The Labour leader told MPs: “The international community is divided between those who believe we must have a decisive shift towards growth... and those who believe the answer lies in more of the same.”
But Prime Minister David Cameron insisted leaders were united at last weekend’s G8 summit.
Mr Miliband said austerity had failed in Britain. He demanded new plans to cut unemployment and stimulate growth.
The Labour leader said: “For two years you have been the high priest of austerity, you have been telling the world that austerity alone is the answer.
“But now the recognition has dawned that it isn’t working and you find yourself on the wrong side of the argument.”

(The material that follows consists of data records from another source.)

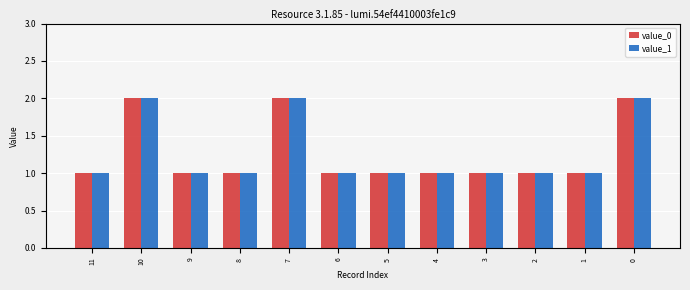

Is it true that value_1 equals 0 at 9?

False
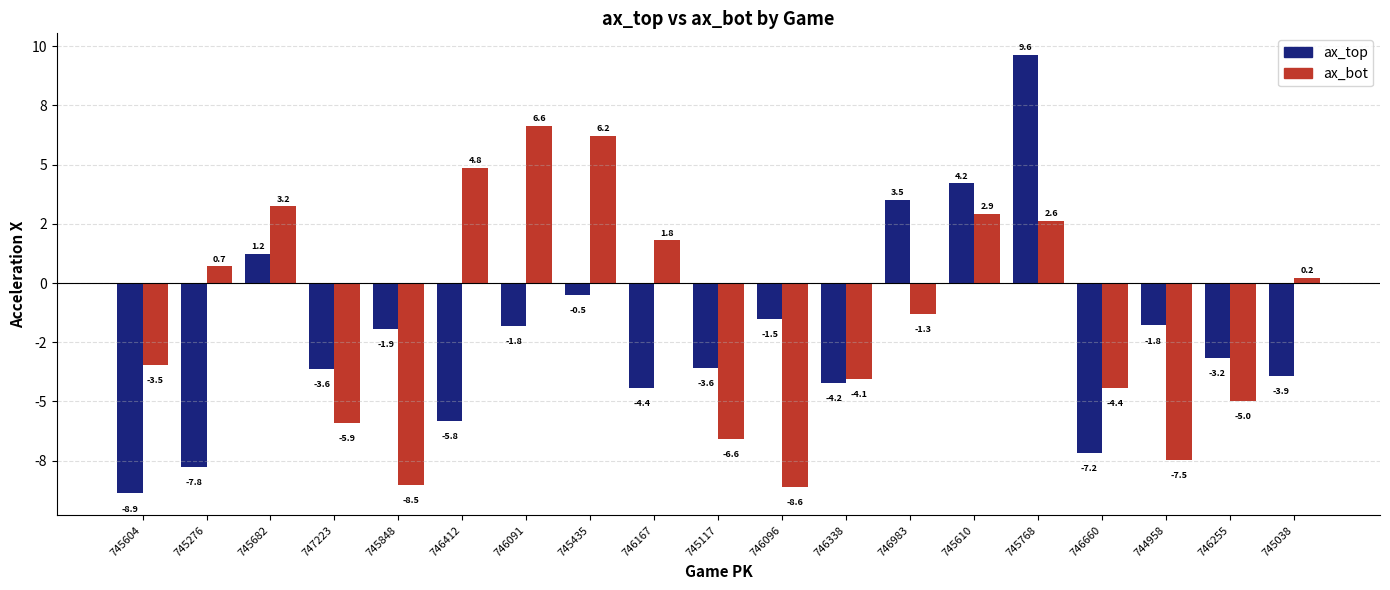

What are all the series names shown in the legend?

ax_top, ax_bot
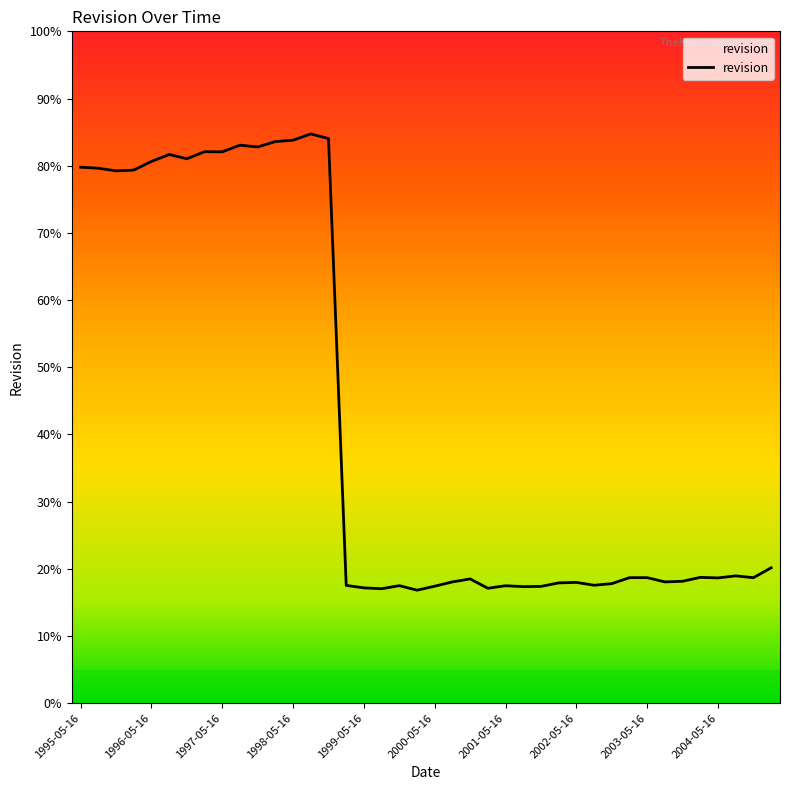

The value at 2000-11-15 is 31.4. True or false?

False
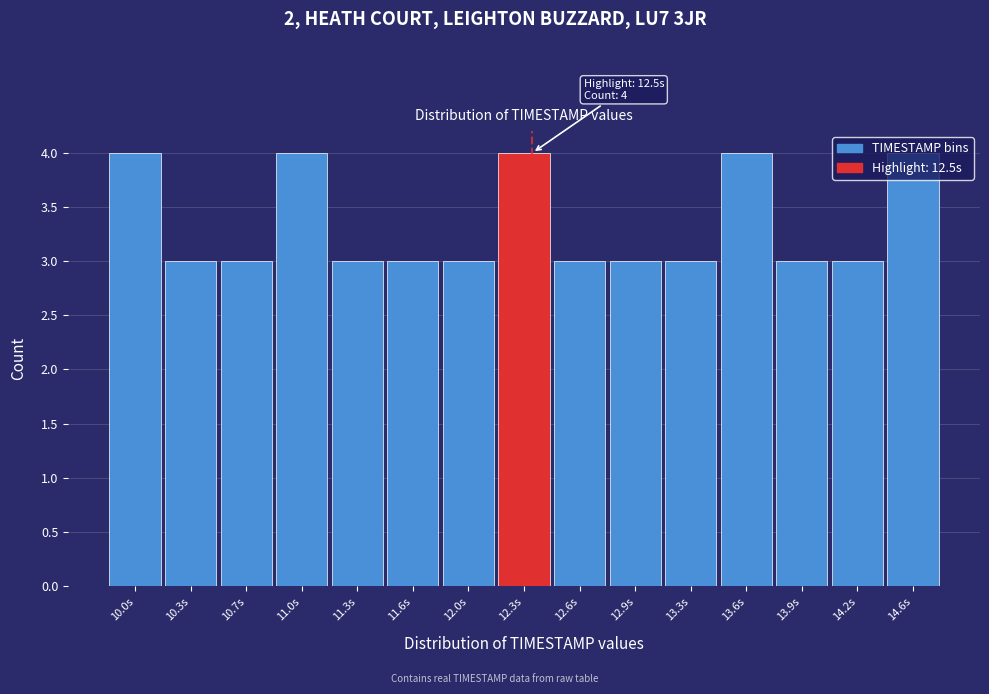

What is the smallest value displayed?

3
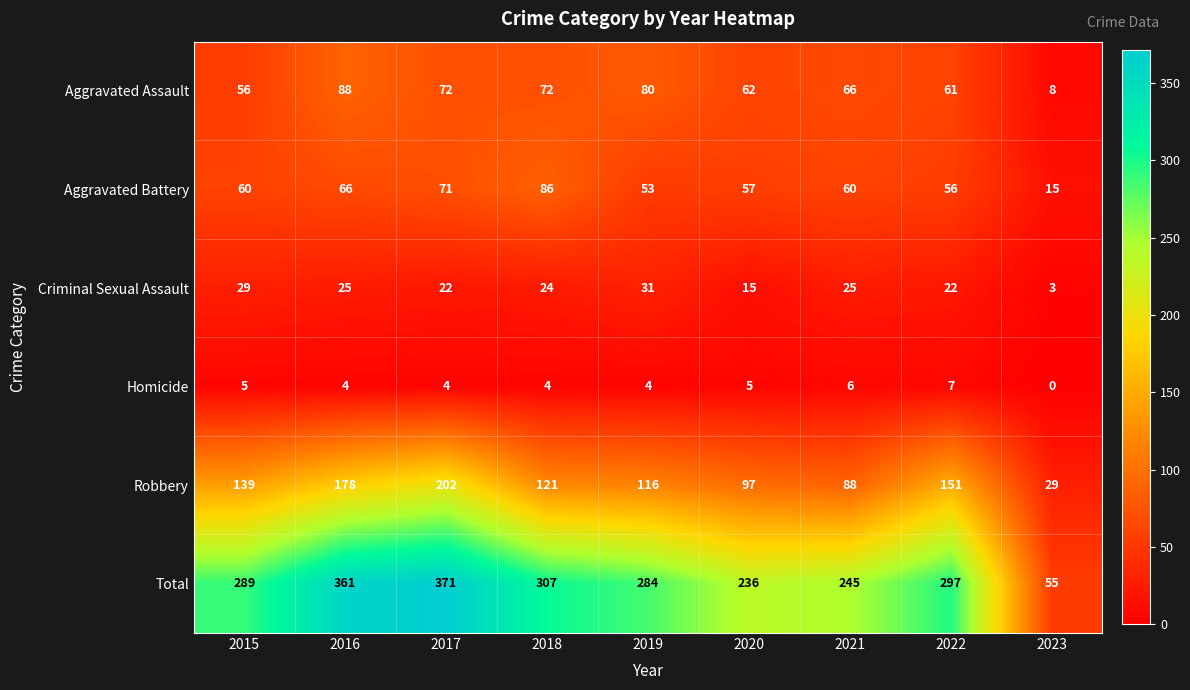

Count the number of categories in the chart.

9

Mr Miliband accused the PM of “desperately scrabbling around” to back new French President. Francois Hollande is widely seen as being against deep cuts, preferring spending to bolster demand.
The Labour leader called it ”the ultimate irony” that Mr Cameron, whom he blamed for creating the UK’s double-dip recession, was “lecturing other people on how to get growth”.

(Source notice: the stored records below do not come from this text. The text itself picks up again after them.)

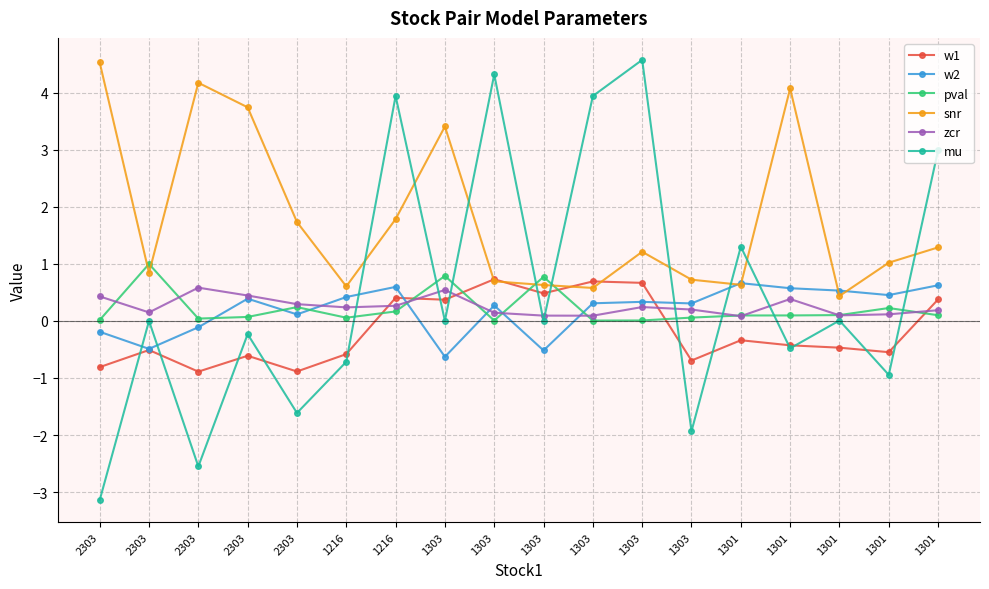

Reading right to left, list all the values displayed in this chart.

w1: 0.4	-0.5	-0.5	-0.4	-0.3	-0.7	0.7	0.7	0.5	0.7	0.4	0.4	-0.6	-0.9	-0.6	-0.9	-0.5	-0.8
w2: 0.6	0.5	0.5	0.6	0.7	0.3	0.3	0.3	-0.5	0.3	-0.6	0.6	0.4	0.1	0.4	-0.1	-0.5	-0.2
pval: 0.1	0.2	0.1	0.1	0.1	0.1	0.0	0.0	0.8	0.0	0.8	0.2	0.1	0.2	0.1	0.0	1.0	0.0
snr: 1.3	1.0	0.4	4.1	0.6	0.7	1.2	0.6	0.6	0.7	3.4	1.8	0.6	1.7	3.7	4.2	0.8	4.5
zcr: 0.2	0.1	0.1	0.4	0.1	0.2	0.2	0.1	0.1	0.1	0.5	0.3	0.2	0.3	0.4	0.6	0.1	0.4
mu: 3.0	-0.9	0.0	-0.5	1.3	-1.9	4.6	3.9	0.0	4.3	-0.0	3.9	-0.7	-1.6	-0.2	-2.6	0.0	-3.1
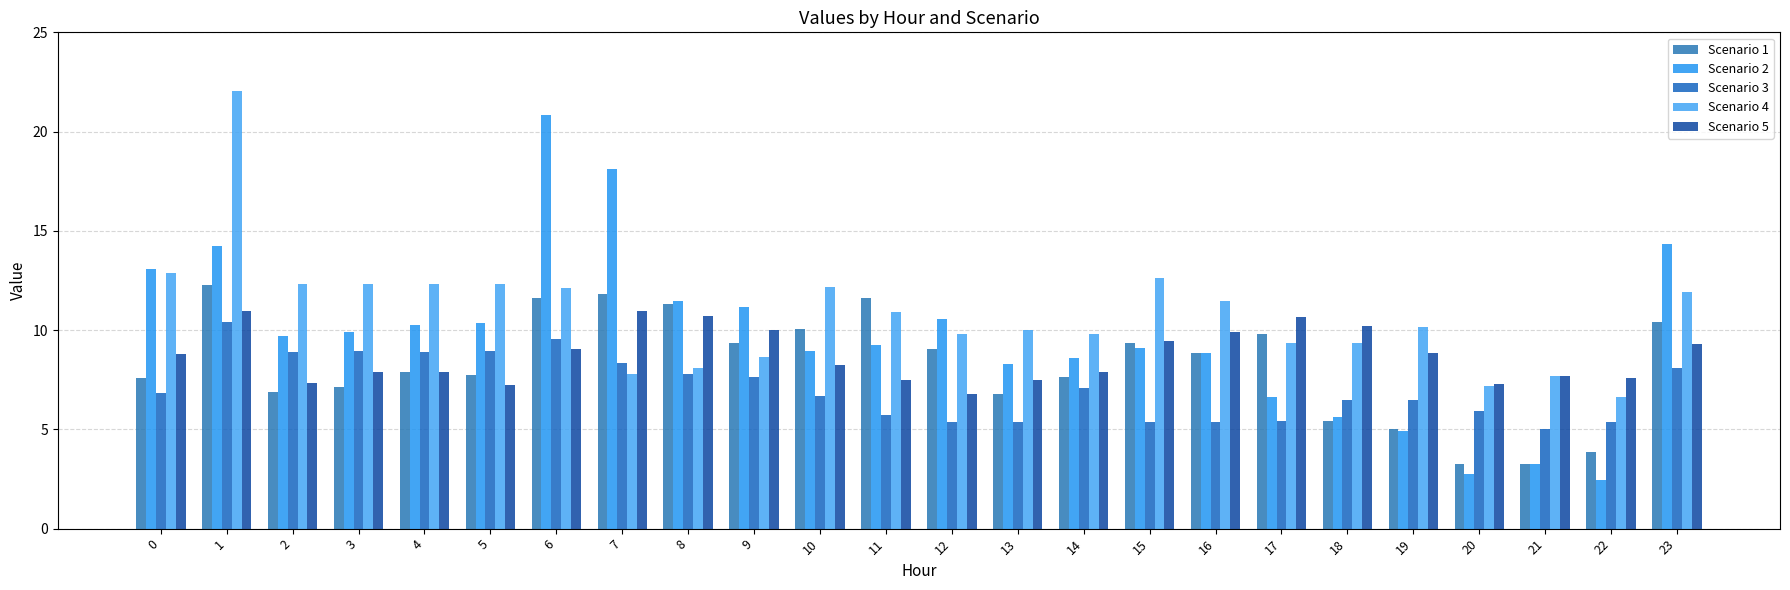

What is the value of the Scenario 3 bar at the 21st from the left?

5.9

He also criticised the PM’s work ethic after he reportedly spent time relaxing during his trip to the US, amid accusations he “could win a medal for ‘chillaxing”’.
Mr Miliband said: “What did you actually achieve at this summit?

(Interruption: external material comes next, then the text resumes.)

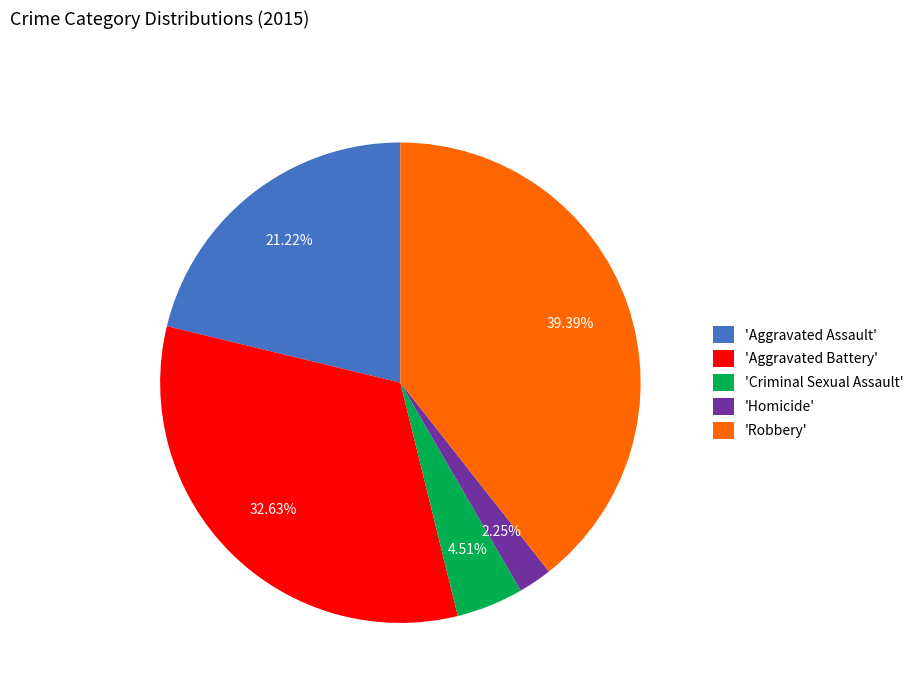

Does 'Criminal Sexual Assault' represent more than half of the total?

No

“We know some of the things you did: you watched the football - nice pictures; you went to the gym; you even squeezed in some sightseeing.
“The only thing there isn’t a photo of is you making a difference to the world economy. In other words, doing your job.”
He was speaking after the Prime Minister updated the Commons on the Camp David summit,
Mr Cameron said the G8 leaders agreed that Greece’s financial turmoil was the biggest risk to the eurozone and world economies.
He told MPs: “The future of Greece is for the Greek people to determine, it’s for them to decide what is best for their country.
“But I don’t believe we can afford to allow this issue to be endlessly fudged or put off.”
He said fresh Greek elections after parties failed to form a coalition should be “a straightforward choice” between keeping the single currency or “taking a different path”.
He called on European leaders to develop contingency plans for a Greek exit for the euro - or a commitment to stay in.
“This should involve strengthening banks, protecting financial systems and ensuring decisive action by European institutions to prevent contagion,” said Mr Cameron.
But he denied there was a trade-off between deficit reduction and growth, saying: “You need the first to deliver the second.”
The Prime Minister went on: “At a time of tight budgets, a proper growth plan requires not just a credible fiscal policy which secures low interest rates, but also structural reform to make our economies more competitive, active monetary policy and innovative use of our hard-won credibility to secure investment in long-term infrastructure.
“We are taking all of these steps in the UK and we are promoting them across Europe as well.”